A cura della Dottoressa Anna Chiara Venturini, Psicologa Psicoterapeuta Cognitivo Comportamentale a Roma
Nonostante ogni storia d’amore sia vissuta in un modo unico, l’amore di per sé è il risultato di una elaborazione culturale che ha lasciato profonde tracce in ognuno di noi. Nessuna dichiarazione d’amore, nemmeno la più sincera è infatti libera dai pregiudizi e dagli stereotipi culturali, provenienti dalla società, dalla religione e dalla famiglia. Ognuno di noi cresce quindi con un bagaglio proprio, riguardo il come ci si comporta in coppia, il mostrare le emozioni, le proprie fragilità e i propri bisogni.

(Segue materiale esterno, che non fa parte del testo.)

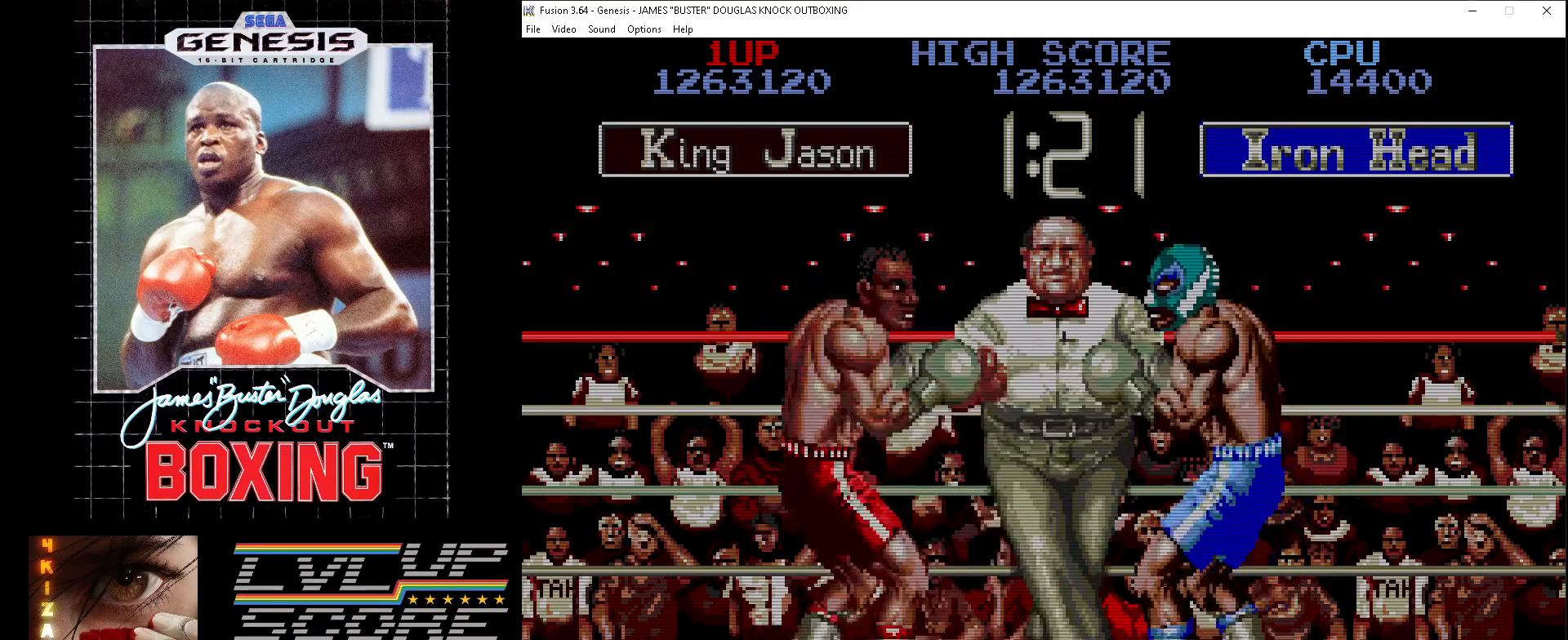
{"buttons": ["DPAD_UP", "DPAD_RIGHT"], "events": [[17, "B", "up"], [33, "B", "down"], [33, "DPAD_RIGHT", "down"], [83, "A", "down"], [150, "A", "up"], [167, "B", "up"], [217, "A", "down"], [217, "B", "down"], [250, "DPAD_DOWN", "up"], [300, "A", "up"], [300, "DPAD_UP", "down"], [317, "B", "up"], [400, "B", "down"], [500, "B", "up"]]}
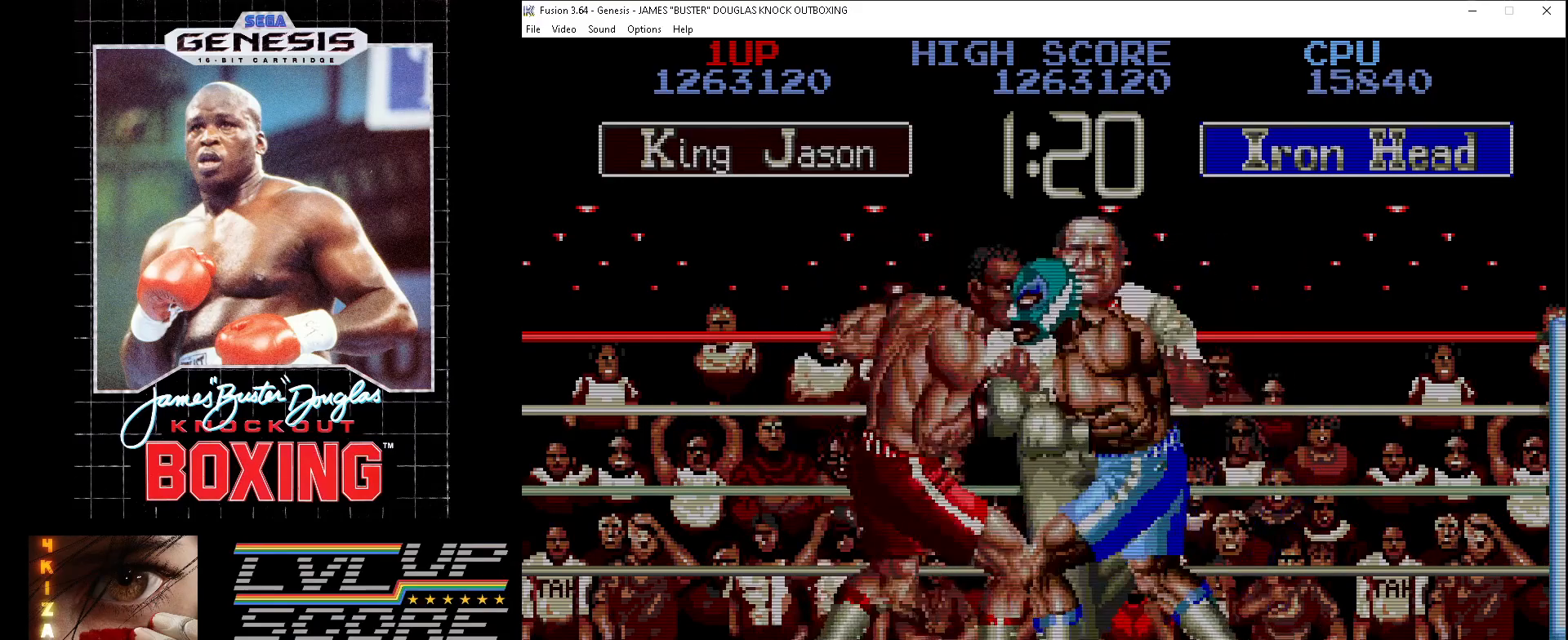
{"buttons": ["B", "DPAD_UP", "DPAD_RIGHT"], "events": [[83, "B", "down"], [133, "B", "up"], [183, "B", "down"], [283, "B", "up"], [350, "B", "down"], [400, "B", "up"], [483, "B", "down"]]}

Anche il dire TI AMO, per quanto possa sembrare una frase comune e scontata, è in realtà pregna di significati culturali e sociali che si uniscono a quelli più impliciti e soggettivi. Se, infatti, un ti amo detto da un americano è differente rispetto al significato che viene culturalmente attribuito da un indiano, è anche vero che una dichiarazione d’amore porta con sé aspettative, speranze, regole e divieti.: prima di tutte l’aspettativa di essere ricambiati.

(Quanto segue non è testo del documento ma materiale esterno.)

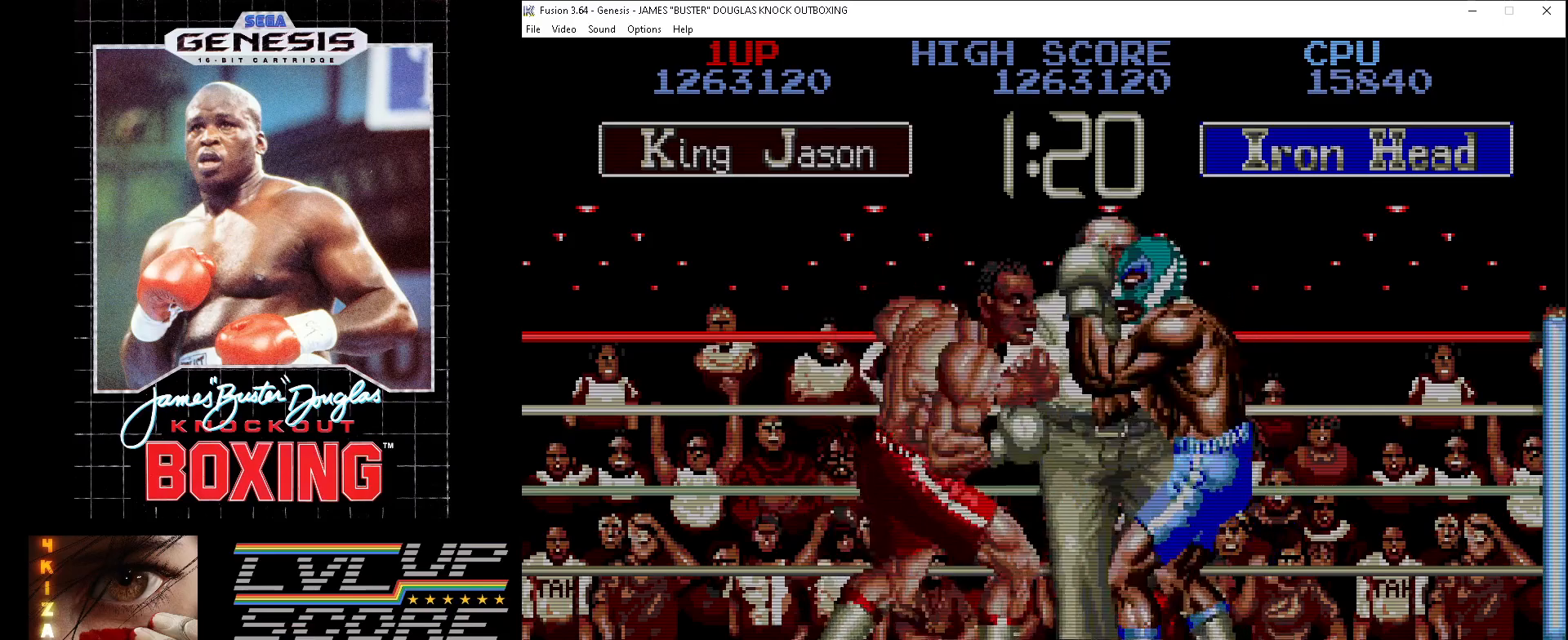
{"buttons": [], "events": [[50, "DPAD_RIGHT", "up"], [67, "B", "up"], [133, "B", "down"], [200, "B", "up"], [267, "B", "down"], [367, "B", "up"], [417, "B", "down"], [433, "DPAD_UP", "up"], [500, "B", "up"]]}
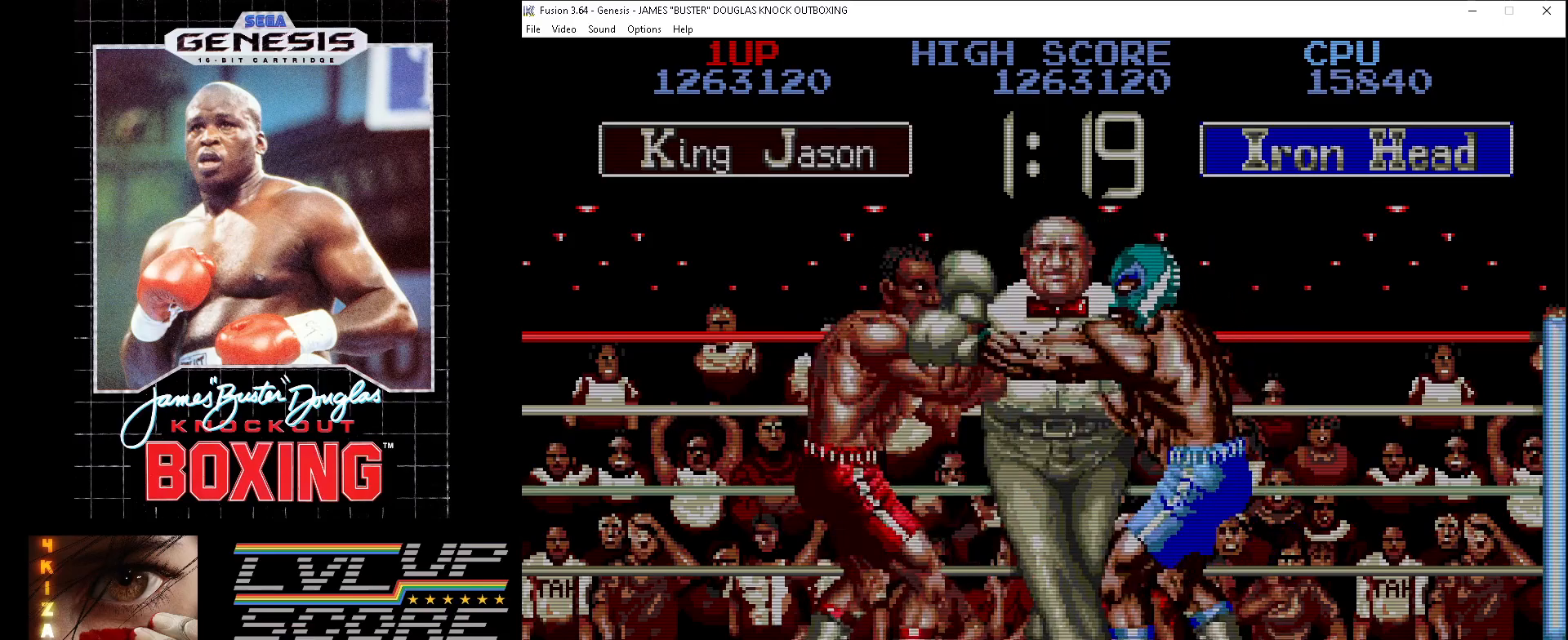
{"buttons": ["DPAD_UP"], "events": [[83, "B", "down"], [167, "B", "up"], [233, "B", "down"], [250, "DPAD_RIGHT", "down"], [250, "DPAD_UP", "down"], [317, "B", "up"], [400, "B", "down"], [450, "DPAD_RIGHT", "up"], [483, "B", "up"]]}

Dire ti amo, quindi, cosa significa realmente?
-Anzitutto vuol dire esprimere un’emozione positiva, “provo dei bei sentimenti per te!”
– Il secondo significato è legato alla tenerezza ed ai comportamenti di accesso alla sfera intima. Significa quindi “puoi avvicinarti a me e vorrei avvicinarmi a te!”
– Da qui anche il senso più strettamente sessuale con il ti amo che significa “provo dell’attrazione fisica-sessuale per te!”
– Infine, spesso trasmette la speranza che da lì prenda avvio una relazione più profonda e concreta.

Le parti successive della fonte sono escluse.